─── 给定段落

本笔记本介绍了如何创建自定义聊天模型包装器,以防您希望使用自己的聊天模型或与 LangChain 直接支持的不同的包装器。

在扩展 SimpleChatModel 后,聊天模型需要实现以下几项必要内容:

  • 一个 _call 方法,该方法接收消息列表和调用选项(包括 stop 序列等内容),并返回一个字符串。

  • 一个 _llmType 方法,该方法返回一个字符串。仅用于日志记录。

您还可以实现以下可选方法:

  • 一个 _streamResponseChunks 方法,该方法返回一个 AsyncGenerator 并逐个生成 ChatGenerationChunks。这允许 LLM 支持流式输出。

我们来实现一个非常简单的自定义聊天模型,它只是回显输入的前 n 个字符。

──────
─── 数据集内容

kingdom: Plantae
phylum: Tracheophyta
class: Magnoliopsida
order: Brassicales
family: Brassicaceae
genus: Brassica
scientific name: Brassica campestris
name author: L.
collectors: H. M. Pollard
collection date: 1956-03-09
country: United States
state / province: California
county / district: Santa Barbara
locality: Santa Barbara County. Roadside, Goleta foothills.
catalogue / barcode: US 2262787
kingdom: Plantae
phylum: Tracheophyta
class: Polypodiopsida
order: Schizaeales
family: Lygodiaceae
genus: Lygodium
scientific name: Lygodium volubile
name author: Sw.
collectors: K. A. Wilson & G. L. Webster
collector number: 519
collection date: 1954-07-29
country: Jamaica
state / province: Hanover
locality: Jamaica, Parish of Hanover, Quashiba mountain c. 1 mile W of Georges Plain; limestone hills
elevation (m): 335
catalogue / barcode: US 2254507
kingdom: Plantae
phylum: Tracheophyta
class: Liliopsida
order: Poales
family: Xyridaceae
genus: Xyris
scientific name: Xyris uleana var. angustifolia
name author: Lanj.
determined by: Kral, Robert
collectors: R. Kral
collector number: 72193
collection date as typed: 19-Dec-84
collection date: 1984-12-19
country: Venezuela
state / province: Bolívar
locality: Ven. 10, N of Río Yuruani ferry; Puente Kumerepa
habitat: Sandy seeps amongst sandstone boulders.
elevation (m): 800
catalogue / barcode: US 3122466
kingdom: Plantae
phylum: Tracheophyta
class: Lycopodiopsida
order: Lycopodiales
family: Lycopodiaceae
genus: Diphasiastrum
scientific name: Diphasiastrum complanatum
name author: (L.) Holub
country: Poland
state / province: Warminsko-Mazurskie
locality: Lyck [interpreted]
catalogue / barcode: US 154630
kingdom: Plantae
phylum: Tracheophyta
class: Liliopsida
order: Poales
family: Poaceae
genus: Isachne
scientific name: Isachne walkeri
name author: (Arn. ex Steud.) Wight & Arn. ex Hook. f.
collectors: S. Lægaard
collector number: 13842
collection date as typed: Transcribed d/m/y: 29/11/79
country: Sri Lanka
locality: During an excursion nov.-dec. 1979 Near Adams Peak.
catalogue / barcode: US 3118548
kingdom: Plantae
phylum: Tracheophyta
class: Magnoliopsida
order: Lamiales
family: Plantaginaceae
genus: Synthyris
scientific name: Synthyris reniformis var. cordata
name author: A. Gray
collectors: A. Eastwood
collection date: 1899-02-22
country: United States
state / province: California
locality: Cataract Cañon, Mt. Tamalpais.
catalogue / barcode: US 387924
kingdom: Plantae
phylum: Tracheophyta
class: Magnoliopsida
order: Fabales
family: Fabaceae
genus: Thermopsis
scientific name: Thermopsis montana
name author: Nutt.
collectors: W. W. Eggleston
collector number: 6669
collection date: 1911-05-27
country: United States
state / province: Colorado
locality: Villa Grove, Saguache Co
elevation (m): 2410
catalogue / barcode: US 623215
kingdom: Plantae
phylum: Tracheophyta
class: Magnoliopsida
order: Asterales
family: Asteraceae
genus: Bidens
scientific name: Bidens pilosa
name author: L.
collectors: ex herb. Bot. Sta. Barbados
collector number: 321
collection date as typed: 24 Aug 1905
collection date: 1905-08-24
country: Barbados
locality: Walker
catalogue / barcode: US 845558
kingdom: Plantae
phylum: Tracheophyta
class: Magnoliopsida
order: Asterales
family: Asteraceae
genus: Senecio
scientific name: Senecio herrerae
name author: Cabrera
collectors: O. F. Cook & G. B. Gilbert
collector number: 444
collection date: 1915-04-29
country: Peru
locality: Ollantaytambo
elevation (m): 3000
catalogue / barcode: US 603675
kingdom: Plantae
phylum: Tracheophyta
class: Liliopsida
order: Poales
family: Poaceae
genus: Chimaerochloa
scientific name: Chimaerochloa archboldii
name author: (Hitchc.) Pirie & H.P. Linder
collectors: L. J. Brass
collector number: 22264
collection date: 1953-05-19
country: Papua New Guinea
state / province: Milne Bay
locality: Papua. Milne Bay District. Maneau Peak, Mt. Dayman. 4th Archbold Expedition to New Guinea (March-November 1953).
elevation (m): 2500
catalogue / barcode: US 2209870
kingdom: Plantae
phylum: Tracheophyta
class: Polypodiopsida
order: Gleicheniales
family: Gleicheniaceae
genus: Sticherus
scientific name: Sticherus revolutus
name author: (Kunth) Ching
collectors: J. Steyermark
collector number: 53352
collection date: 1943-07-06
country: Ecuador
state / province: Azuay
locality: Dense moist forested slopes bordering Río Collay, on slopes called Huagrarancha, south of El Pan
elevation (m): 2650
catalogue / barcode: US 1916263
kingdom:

──────

§ **待办事项**
a. 根据给定段落,_llmType 方法返回的字符串用于什么?
b. 请列出给定段落中提到的全部方法名称。
c. 请从“本笔记本介绍了如何创建自定义聊天模型包装器,以防您希望使用自己的聊天模型或与 LangChain 直接支持的不同的包装器。”开始,到“ChatGenerationChunks。这允许 LLM 支持流式输出。”结束,逐字抄写给定段落中的这一部分。
作答时只以给定段落为依据。

§ **参考答案**
a. 仅用于日志记录。

b. _call、_llmType、_streamResponseChunks

c.
本笔记本介绍了如何创建自定义聊天模型包装器,以防您希望使用自己的聊天模型或与 LangChain 直接支持的不同的包装器。

在扩展 SimpleChatModel 后,聊天模型需要实现以下几项必要内容:

  • 一个 _call 方法,该方法接收消息列表和调用选项(包括 stop 序列等内容),并返回一个字符串。

  • 一个 _llmType 方法,该方法返回一个字符串。仅用于日志记录。

您还可以实现以下可选方法:

  • 一个 _streamResponseChunks 方法,该方法返回一个 AsyncGenerator 并逐个生成 ChatGenerationChunks。这允许 LLM 支持流式输出。